Data to process START

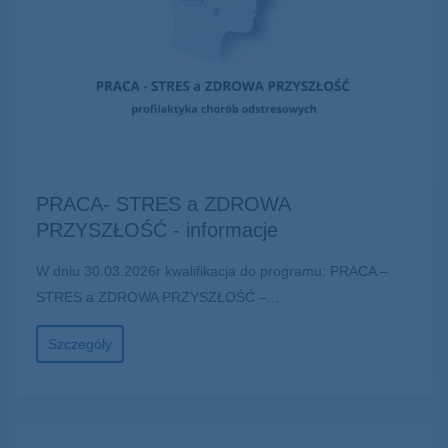
PRACA- STRES a ZDROWA
PRZYSZŁOŚĆ - informacje
W dniu 30.03.2026r kwalifikacja do programu: PRACA –
STRES a ZDROWA PRZYSZŁOŚĆ –...
Szczegóły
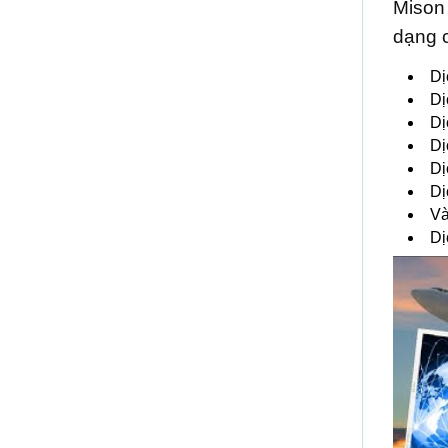
Mison
dạng c
Dị
Dị
Dị
Dị
Dị
Dị
Và
Dị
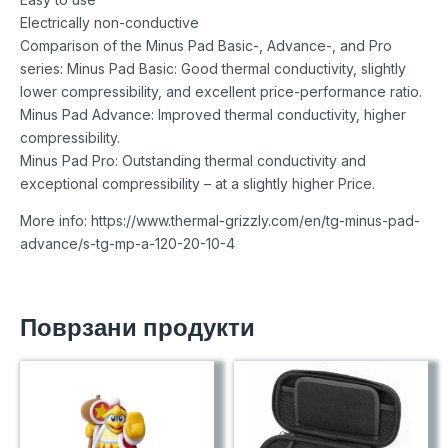
Electrically non-conductive
Comparison of the Minus Pad Basic-, Advance-, and Pro
series: Minus Pad Basic: Good thermal conductivity, slightly
lower compressibility, and excellent price-performance ratio.
Minus Pad Advance: Improved thermal conductivity, higher
compressibility.
Minus Pad Pro: Outstanding thermal conductivity and
exceptional compressibility – at a slightly higher Price.
More info: https://www.thermal-grizzly.com/en/tg-minus-pad-
advance/s-tg-mp-a-120-20-10-4
Поврзани продукти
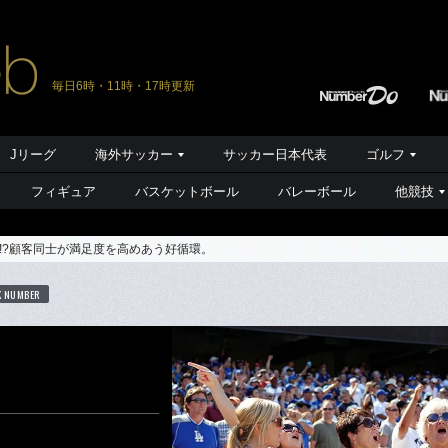
毎日6時・11時・17時更新
Jリーグ
海外サッカー
サッカー日本代表
ゴルフ
フィギュア
バスケットボール
バレーボール
他競技
!?顧客同士が満足度を高めあう好循環。
K NUMBER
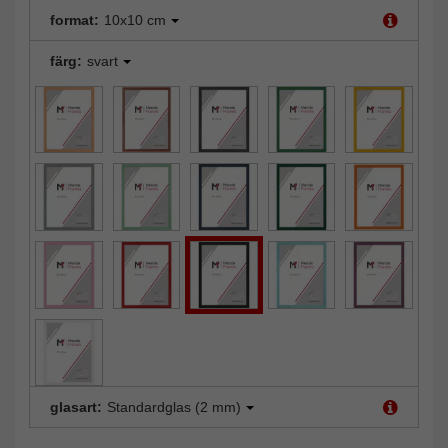
format:
10x10 cm
färg:
svart
glasart:
Standardglas (2 mm)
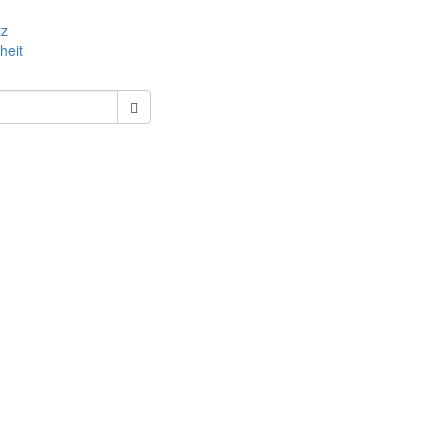
tz
heit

Data to process END

Exercise: Tally the lines above containing "ZDROWA". Number only.

Written answer: 2